Jim and Sondra had both worked as engineers in the Columbus, Ohio, office of a multibillion-dollar construction company. Jim oversaw big commercial projects—convention centers, hospitals, ballparks. They had met twenty years earlier, playing on a local soccer team. In 2009, Jim’s brother, to whom he was very close, died of kidney cancer in his early fifties, and Sondra thought that might have triggered something in Jim, because his symptoms started soon afterward.

The first thing she noticed was his reaction time: one day she said, while they were working on the computer together, “Close that window and open another,” and she noticed that it took him time to process what she had said. She then saw that in meetings he had begun asking people to repeat things and writing down what they said. Then one day he had an appointment with a doctor he’d been seeing for twenty-five years and he couldn’t remember how to get there. Because he was so young, nobody thought of dementia. Doctors tested him for inflammation and hepatitis and mad-cow disease and autoimmune diseases; they gave him spinal taps and put him on steroids. Finally, they ordered a pet scan of his brain and diagnosed Alzheimer’s.

Jim went on disability, and Sondra bought a trained English setter to keep him company while she was at the office. The dog brought Jim’s medication to him at the sound of an alarm. When Jim was still able to drive but grew disoriented in large parking lots, he could tell the dog, “Truck,” and the dog would find his truck. If he got lost walking in the neighborhood, the dog tracked him down. The dog enabled Sondra to keep working awhile longer. But after a year it took so much out of Jim just to manage simple tasks like finding his coffee cup that he was exhausted by the end of the day, and she stopped working so that they could spend time together while he was still aware of it. They decided to check off some items on their bucket list. They took money out of Jim’s retirement account and travelled to New Zealand and Italy and Hawaii.

Sondra decided that if Jim did something weird, or said something that wasn’t true, she wouldn’t correct him. If he put on four baseball caps at once, or put a flip-flop on one foot and a sneaker on the other, she would just go with it. Then again, he had always been a pretty obstinate person, so this wasn’t a big change in their relationship. “Everyone knew if Jim says the grass is blue it’s not worth trying to talk him out of it,” she said. “And that just rolled right into when he was sick.”

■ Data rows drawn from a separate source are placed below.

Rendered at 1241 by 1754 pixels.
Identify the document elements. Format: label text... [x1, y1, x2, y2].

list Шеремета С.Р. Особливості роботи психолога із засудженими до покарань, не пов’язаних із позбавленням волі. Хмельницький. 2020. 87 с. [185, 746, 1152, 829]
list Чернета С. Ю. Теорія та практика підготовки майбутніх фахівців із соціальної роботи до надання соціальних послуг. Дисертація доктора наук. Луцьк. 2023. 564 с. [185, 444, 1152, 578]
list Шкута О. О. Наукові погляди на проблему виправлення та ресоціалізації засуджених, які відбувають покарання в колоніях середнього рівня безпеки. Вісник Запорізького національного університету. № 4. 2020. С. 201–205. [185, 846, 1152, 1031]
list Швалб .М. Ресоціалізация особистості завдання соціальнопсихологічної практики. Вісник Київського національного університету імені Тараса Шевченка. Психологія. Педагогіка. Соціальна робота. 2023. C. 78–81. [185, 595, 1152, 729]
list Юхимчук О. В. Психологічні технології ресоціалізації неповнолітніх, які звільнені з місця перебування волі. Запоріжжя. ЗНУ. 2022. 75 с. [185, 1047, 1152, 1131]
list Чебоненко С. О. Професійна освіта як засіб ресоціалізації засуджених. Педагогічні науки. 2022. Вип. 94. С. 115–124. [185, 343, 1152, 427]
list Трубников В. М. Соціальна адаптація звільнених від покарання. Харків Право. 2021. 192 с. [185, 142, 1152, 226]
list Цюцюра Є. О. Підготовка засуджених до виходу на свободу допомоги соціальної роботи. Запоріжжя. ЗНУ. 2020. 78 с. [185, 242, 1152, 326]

Eventually, things got to the point where Sondra couldn’t manage taking care of him alone anymore, so she began looking into nursing homes. Chagrin Valley was much nicer than other places she saw—no funeral-home carpeting, no grim hallways with wall protectors and handrails—but it cost about the same. She dreaded leaving him there, but she also hoped that finding someone else to help with daily tasks would allow them to be close again. “I spent so much time taking care of him that I had no time to be his wife anymore,” she said. “By the time where I can sit down on the couch and hold his hand, I’m so completely drained mentally and physically that I can’t even go through a photo album with him. I’m hoping now I can hold his hand and go for a walk and just have that husband-wife relationship. We still have it; it’s just that we haven’t been able to really experience it in a long time.” Many people said this: that while they were taking care of their wife or their father at home they were no longer a husband or a child—just a nurse.

How many times I have read similar stories about Parkinson’s disease and family caregivers?

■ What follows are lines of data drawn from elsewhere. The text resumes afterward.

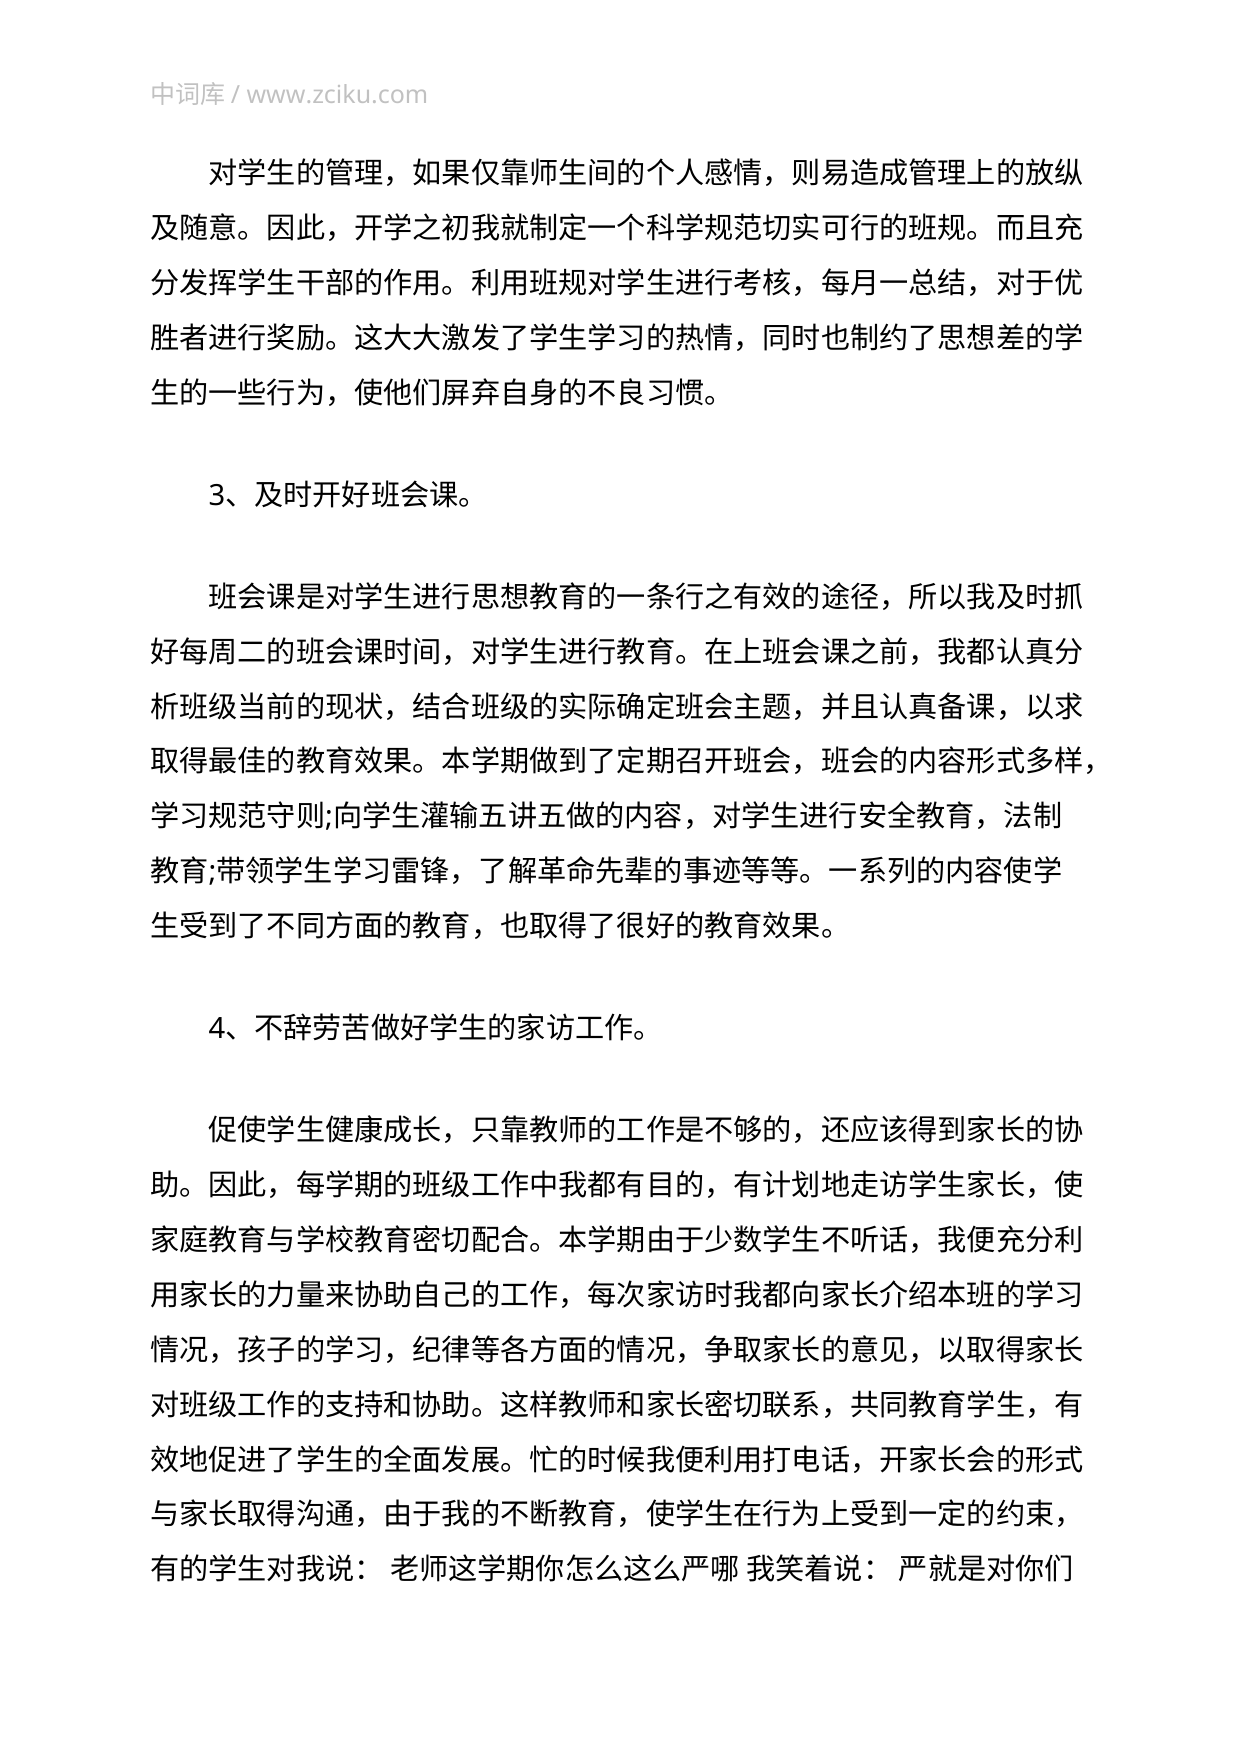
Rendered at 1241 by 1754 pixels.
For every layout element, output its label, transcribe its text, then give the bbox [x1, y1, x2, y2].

text 3、及时开好班会课。 [150, 471, 1090, 514]
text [150, 1107, 1090, 1588]
text 4、不辞劳苦做好学生的家访工作。 [150, 1005, 1090, 1047]
text 班会课是对学生进行思想教育的一条行之有效的途径，所以我及时抓好每周二的班会课时间，对学生进行教育。在上班会课之前，我都认真分析班级当前的现状，结合班级的实际确定班会主题，并且认真备课，以求取得最佳的教育效果。本学期做到了定期召开班会，班会的内容形式多样，学习规范守则;向学生灌输五讲五做的内容，对学生进行安全教育，法制教育;带领学生学习雷锋，了解革命先辈的事迹等等。一系列的内容使学生受到了不同方面的教育，也取得了很好的教育效果。 [150, 573, 1090, 945]
text 对学生的管理，如果仅靠师生间的个人感情，则易造成管理上的放纵及随意。因此，开学之初我就制定一个科学规范切实可行的班规。而且充分发挥学生干部的作用。利用班规对学生进行考核，每月一总结，对于优胜者进行奖励。这大大激发了学生学习的热情，同时也制约了思想差的学生的一些行为，使他们屏弃自身的不良习惯。 [150, 150, 1090, 412]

The article doesn’t mention that some of the people with dementia were Parkinson’s patients, but it rarely describes a patient’s background and medical history.  It does profoundly describe what the residents are like right now, and it seems that even though they are living under the same roof, each person’s mind is off in different world.

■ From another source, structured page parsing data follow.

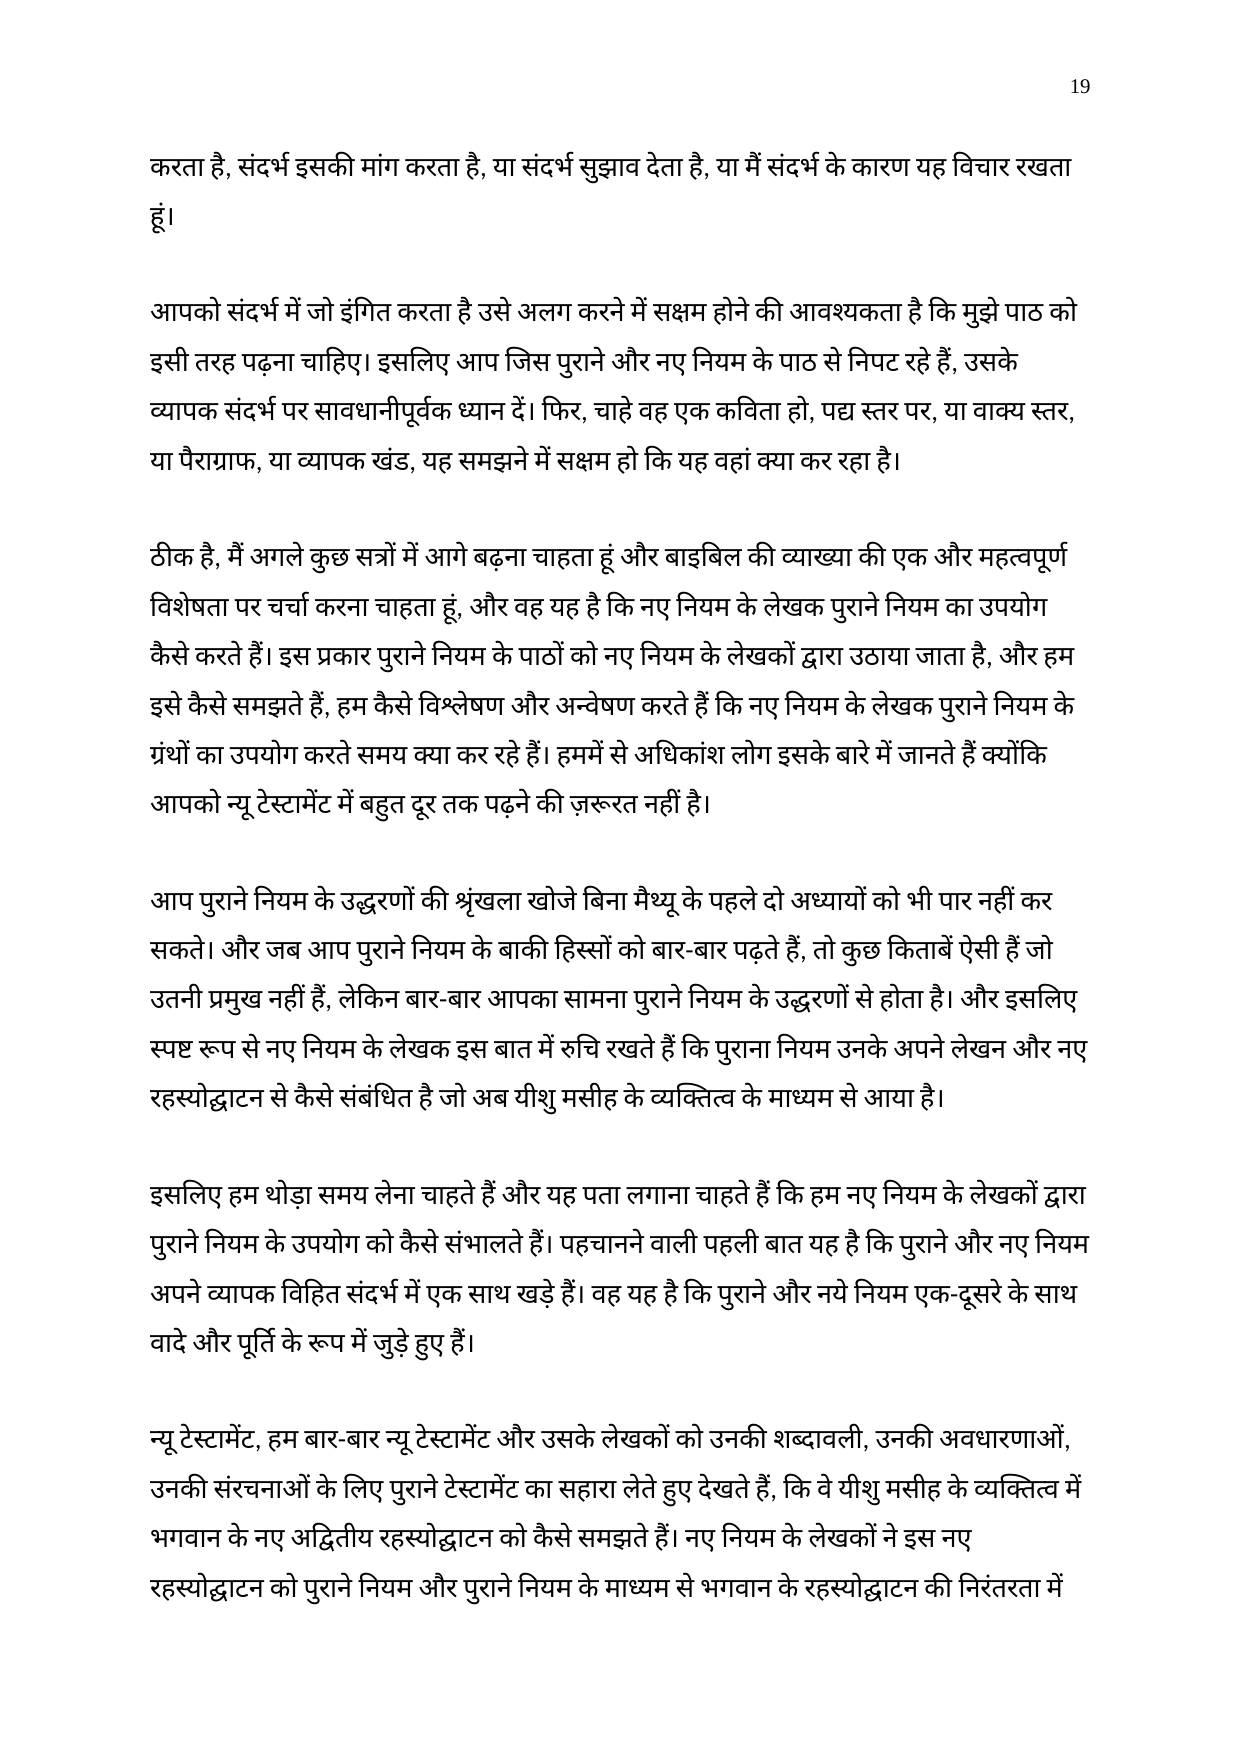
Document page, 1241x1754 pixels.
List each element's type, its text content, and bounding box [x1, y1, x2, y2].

text ठीक है, मैं अगले कुछ सत्रों में आगे बढ़ना चाहता हूं और बाइबिल की व्याख्या की एक और महत्वपूर्ण विशेषता पर चर्चा करना चाहता हूं, और वह यह है कि नए नियम के लेखक पुराने नियम का उपयोग कैसे करते हैं। इस प्रकार पुराने नियम के पाठों को नए नियम के लेखकों द्वारा उठाया जाता है, और हम इसे कैसे समझते हैं, हम कैसे विश्लेषण और अन्वेषण करते हैं कि नए नियम के लेखक पुराने नियम के ग्रंथों का उपयोग करते समय क्या कर रहे हैं। हममें से अधिकांश लोग इसके बारे में जानते हैं क्योंकि आपको न्यू टेस्टामेंट में बहुत दूर तक पढ़ने की ज़रूरत नहीं है। [150, 540, 1090, 821]
text इसलिए हम थोड़ा समय लेना चाहते हैं और यह पता लगाना चाहते हैं कि हम नए नियम के लेखकों द्वारा पुराने नियम के उपयोग को कैसे संभालते हैं। पहचानने वाली पहली बात यह है कि पुराने और नए नियम अपने व्यापक विहित संदर्भ में एक साथ खड़े हैं। वह यह है कि पुराने और नये नियम एक-दूसरे के साथ वादे और पूर्ति के रूप में जुड़े हुए हैं। [150, 1178, 1090, 1359]
text आपको संदर्भ में जो इंगित करता है उसे अलग करने में सक्षम होने की आवश्यकता है कि मुझे पाठ को इसी तरह पढ़ना चाहिए। इसलिए आप जिस पुराने और नए नियम के पाठ से निपट रहे हैं, उसके व्यापक संदर्भ पर सावधानीपूर्वक ध्यान दें। फिर, चाहे वह एक कविता हो, पद्य स्तर पर, या वाक्य स्तर, या पैराग्राफ, या व्यापक खंड, यह समझने में सक्षम हो कि यह वहां क्या कर रहा है। [150, 296, 1090, 477]
text आप पुराने नियम के उद्धरणों की श्रृंखला खोजे बिना मैथ्यू के पहले दो अध्यायों को भी पार नहीं कर सकते। और जब आप पुराने नियम के बाकी हिस्सों को बार-बार पढ़ते हैं, तो कुछ किताबें ऐसी हैं जो उतनी प्रमुख नहीं हैं, लेकिन बार-बार आपका सामना पुराने नियम के उद्धरणों से होता है। और इसलिए स्पष्ट रूप से नए नियम के लेखक इस बात में रुचि रखते हैं कि पुराना नियम उनके अपने लेखन और नए रहस्योद्घाटन से कैसे संबंधित है जो अब यीशु मसीह के व्यक्तित्व के माध्यम से आया है। [150, 884, 1090, 1115]
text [150, 150, 1090, 232]
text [150, 1422, 1090, 1604]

The questions that remain with me are:

  • How many Parkies reach this level of mental decline?
  • How can I myself know if I’m losing my mind?
  • Are these realistic home-town facilities the norm everywhere, or are they new and few, with more being developed as the Baby Boomers start flooding such institutions?
  • What can I do to forestall a descent into dementia?
  • Am I already off my rocker in some ways?